Sinceramente não me lembro de ter falado com o Pedro Nascimento Cabral sobre isso, mas existe disponibilidade. Essa é também uma preocupação de Vila Franca do Campo. Nós temos inscritos no nosso orçamento duas rubricas para dois Fortes. Um junto à praia do Corpo Santo, que tinha uma construção em cima de cimento, nos anos 50 foi construído lá um matadouro que fazia muito peso sobre a estrutura. Já retiramos tudo isso e estamos a fazer o projeto de um pequeno bar de apoio à praia. E no outro Forte, junto à Marina, temos a preocupação de o solidificar e de conservá-lo. Nessa área é muito difícil encontrar um arquiteto. Estamos ainda na área de aconselhamento mas este ano tenciono lançar esse concurso para a conservação. Temos um Técnico Superior que tem investido muito do seu tempo nessa área para termos presente a nossa História e aquilo que fomos. Há uma tentativa de juntarmo-nos mas, sim, com a Lagoa, com quem já falei e houve uma tentativa de todos nós nos juntarmos.
DL: O que falta à Vila Franca do Campo para se tornar cidade?
Nós não queremos.
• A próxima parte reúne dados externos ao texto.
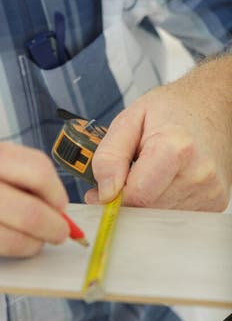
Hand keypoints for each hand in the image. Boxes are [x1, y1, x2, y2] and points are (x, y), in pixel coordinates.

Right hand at [0, 136, 69, 268]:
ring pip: (18, 243)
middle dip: (54, 229)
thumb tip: (48, 201)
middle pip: (37, 216)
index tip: (58, 205)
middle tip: (55, 232)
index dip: (56, 193)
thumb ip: (3, 170)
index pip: (40, 173)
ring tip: (16, 237)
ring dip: (27, 245)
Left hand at [85, 57, 231, 210]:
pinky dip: (164, 201)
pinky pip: (176, 215)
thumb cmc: (171, 109)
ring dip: (148, 199)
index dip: (114, 195)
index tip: (105, 188)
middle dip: (130, 195)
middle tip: (129, 171)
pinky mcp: (216, 203)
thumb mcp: (129, 119)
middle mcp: (199, 174)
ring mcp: (210, 191)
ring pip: (160, 214)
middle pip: (148, 208)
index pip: (137, 196)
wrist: (211, 106)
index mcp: (175, 148)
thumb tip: (104, 192)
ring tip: (151, 170)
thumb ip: (110, 155)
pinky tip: (167, 179)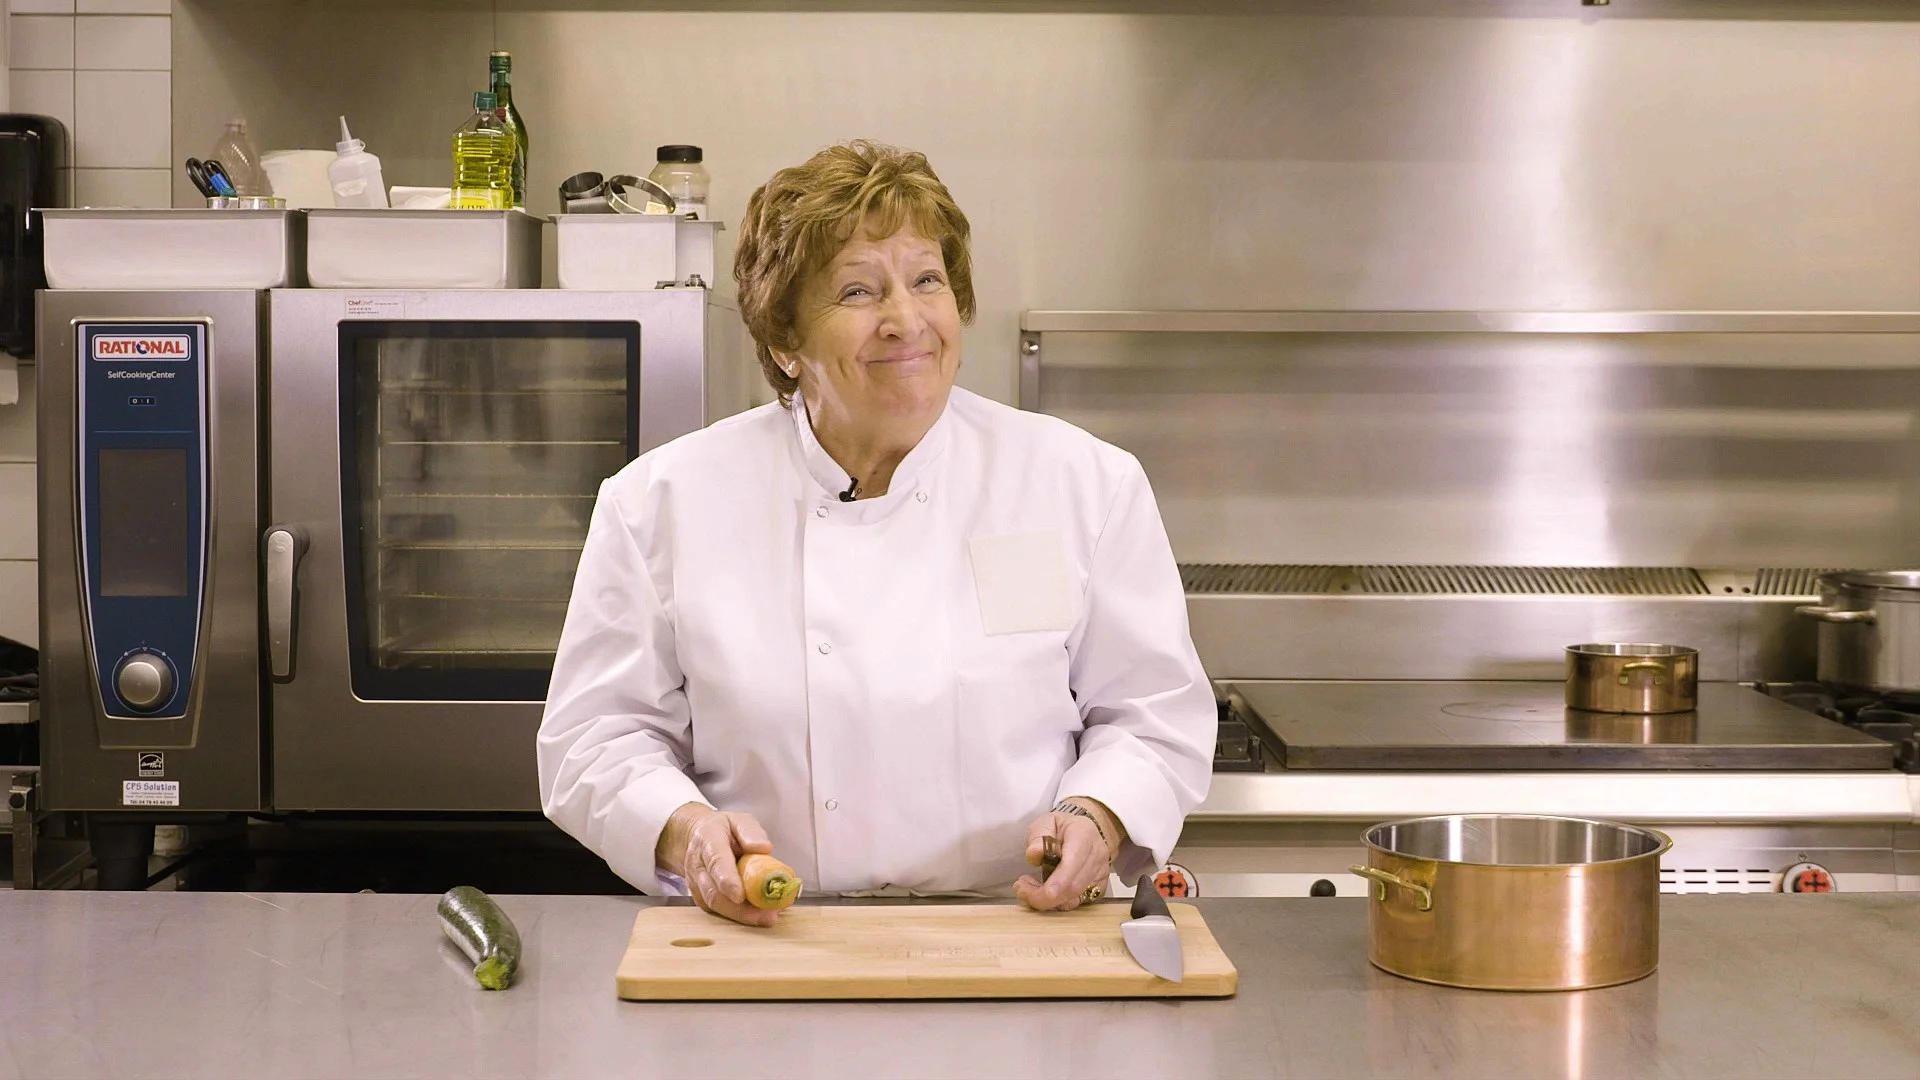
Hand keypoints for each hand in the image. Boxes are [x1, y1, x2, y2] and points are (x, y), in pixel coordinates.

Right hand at [660, 804, 779, 926]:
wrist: (697, 837)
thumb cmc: (723, 830)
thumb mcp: (739, 820)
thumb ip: (751, 832)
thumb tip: (763, 848)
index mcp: (708, 840)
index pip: (716, 861)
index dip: (727, 880)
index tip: (740, 896)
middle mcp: (697, 865)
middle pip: (714, 892)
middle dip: (740, 909)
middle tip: (767, 915)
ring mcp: (696, 884)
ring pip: (715, 905)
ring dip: (742, 915)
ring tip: (767, 917)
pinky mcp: (701, 897)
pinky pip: (718, 911)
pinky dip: (739, 916)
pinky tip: (757, 915)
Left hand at [1014, 800, 1121, 911]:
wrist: (1083, 833)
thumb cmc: (1061, 828)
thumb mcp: (1045, 823)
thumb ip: (1038, 836)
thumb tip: (1034, 853)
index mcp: (1084, 834)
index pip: (1074, 861)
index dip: (1060, 880)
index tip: (1044, 892)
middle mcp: (1097, 855)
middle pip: (1074, 885)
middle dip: (1044, 895)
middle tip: (1021, 889)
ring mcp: (1100, 873)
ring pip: (1074, 897)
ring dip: (1048, 900)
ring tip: (1029, 889)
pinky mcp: (1099, 888)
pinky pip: (1077, 903)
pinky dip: (1057, 903)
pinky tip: (1044, 893)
Nunca achei que isso fosse uma promoção. Antes ser uma boa vila do que uma má cidade. Não há mais valia em ser cidade. Se eu sou Vila Franca do Campo, está tudo identificado. Estou muito feliz com a designação e nem vejo que essa seja uma aspiração dos vilafranquenses. Nunca algum vilafranquense me disse porque é que não somos cidade. Não somos cidade, somos vila e tenho muito orgulho em ser vilafranquense.
DL: Como se posiciona o concelho que lidera no futuro?
A preocupação com a sustentabilidade é mesmo muito importante para o futuro. No sentido de não alterar e preservar as costas. Fiz duas intervenções na costa por obrigação. Uma na Avenida Vasco da Silveira, porque o mar estava a infraescavar a estrada e um bocado já tinha caído. E uma vez que tive que intervir, fizemos uma proteção maior e um passeio agradável para o verão. Agora estamos a fazer uma intervenção na praia do Corpo Santo, pela mesma razão.
Essa era uma responsabilidade do Governo regional. Com o [Governo] PS ainda consegui fazer um acordo com fundos comunitários que foram cedidos, desta vez não foi possível com o Governo regional do PSD. E eu vejo que por todas as ilhas que o Governo regional é quem assume essa responsabilidade, só que se nós não tivéssemos feito essa intervenção na praia do Corpo Santo, a estrada ia cair a curto prazo, as próprias casas estavam em risco.
É preciso prevenir, mas não alterar as nossas costas de forma a que se perca a identidade da ilha. Se os autarcas todos se lembrarem de por cimento e estradas nas nossas costas fica tudo artificial. A preocupação é a sustentabilidade, desenvolvimento sem agredir a natureza, sem agredir aquilo que nos identifica e trazer aos nossos concidadãos uma melhor vida.
DL: O que considera mais importante para os vilafranquenses?
Escolher — como sempre têm sabido fazer, modéstia à parte — os melhores para os destinos de Vila Franca do Campo, pessoas que possam compreender, ter experiência, conhecendo a nossa História, e através desse conhecimento ter um fio que nos guie no sentido de não desfigurar. Aquilo que um ditado popular muito sabiamente identifica: não matemos a galinha dos ovos de ouro. Em Vila Franca uma das preocupações foi recuperar as olarias, uma tradição que estava a morrer e que hoje está recuperada. Outra preocupação é (espero que os fundos comunitários o permitam) requalificar o museu para ter toda a nossa História e o nosso passado presente, não esquecendo os empresários, pois estamos a ampliar o Parque Industrial. Essa é a linha orientadora que gostava que o Município seguisse no futuro.